I can't reason about something I know nothing about.  So this is not a
useful argument.

>  > We still need to send encoded (unibyte) strings to the outside
>  > world.
> 
> Of course.  In fact, pretty much all interaction with the outside
> world involves byte streams.  The problem Emacs is experiencing here
> is that Lisp can see bytes when it is designed only to work with
> characters.

In GNU Emacs, Lisp can work with bytes as well.

>  > [Determining file name encoding] a non-issue: we treat unibyte file
>  > names as encoded in file-name-coding-system.  Nothing else is
>  > supported, or needed.
> 
> It is in Japan, where it's still common to have a host whose hard
> drive uses UTF-8, mounting EUC-JP-encoded volumes over NFS, and USB
> drives with Shift-JIS file names.  I've even seen file names
> containing segments encoded variously in KOI8, Shift JIS, *and* EUC-JP
> (in Macintosh notation, no less).  Admittedly, not in a very long
> time, but it's still *possible* to do that on POSIX systems.
> 
> You just can't win in this environment; you will see mojibake, and
> sometimes undecodable names, unless you get help from the user.  Such
> names can be round-tripped using special "undecodable bytes"
> representation (UTF-8B or non-unicode code points).  But if you try to
> manipulate those names in Lisp, you will sometimes get incorrect
> results.

That's OK.  Emacs cannot solve these situations, and I didn't try to
target them.  I will be happy enough to correctly support file names
consistently encoded in a single encoding that is the value of
file-name-coding-system.  I hope you will agree that having _that_
broken is not good.

>  > Exactly.  Moreover, what you suggest is a large project that won't
>  > happen without a motivated individual.  Given the overall "cannot
>  > happen on POSIX, so it's SEP"
> 
> It can easily happen on POSIX systems, especially with removable media
> or double-booting hosts.

If you look back at this thread, you will see that this is what I
tried to say, but was consistently told that Posix systems have no
such problems "in practice".

> But I don't see why it should be so difficult.  You already have all
> the functions needed to decode byte streams to Lisp strings or
> buffers, and that's the normal mode of operation, no?
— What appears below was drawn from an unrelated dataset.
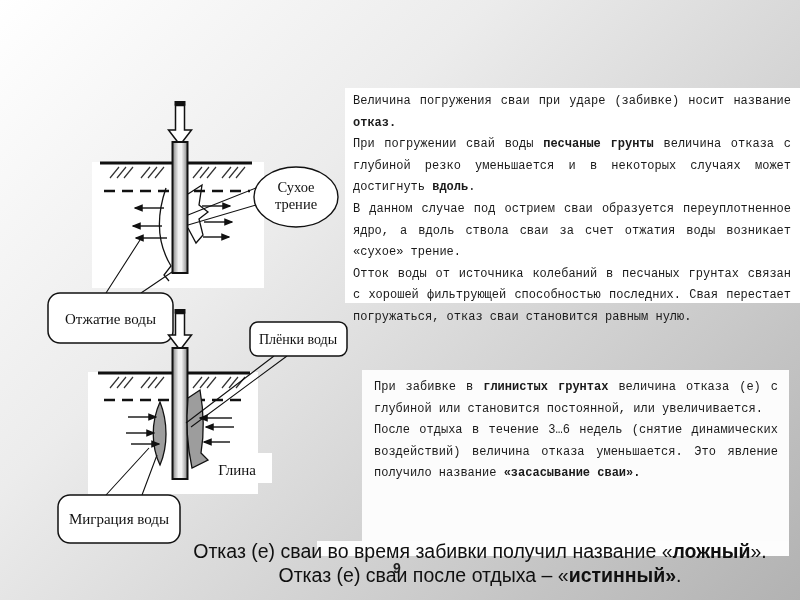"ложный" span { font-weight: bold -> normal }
Decoding is not a problem, but it hampers efficiency.  There's also an
associated problem that decoding a file can GC, which is not good for
functions that get 'char *' pointers as arguments.  Therefore, it is
best avoided (although we do use it when we have no choice, e.g., when
we need to produce a file name from a unibyte directory and a
multibyte file name).

> In fact AFAIK the set of programs that use the unibyte feature at
> all is pretty small, and most of those (like Tramp) do so only in
> self-defense.

You are thinking on the wrong level.  The problem rears its ugly head
on the C level, not on the Lisp level.  Functions in dired.c and
fileio.c manipulate file names, assuming it is safe to address
individual bytes even if the file name is in some DBCS encoding.  I
gave one example a few messages ago.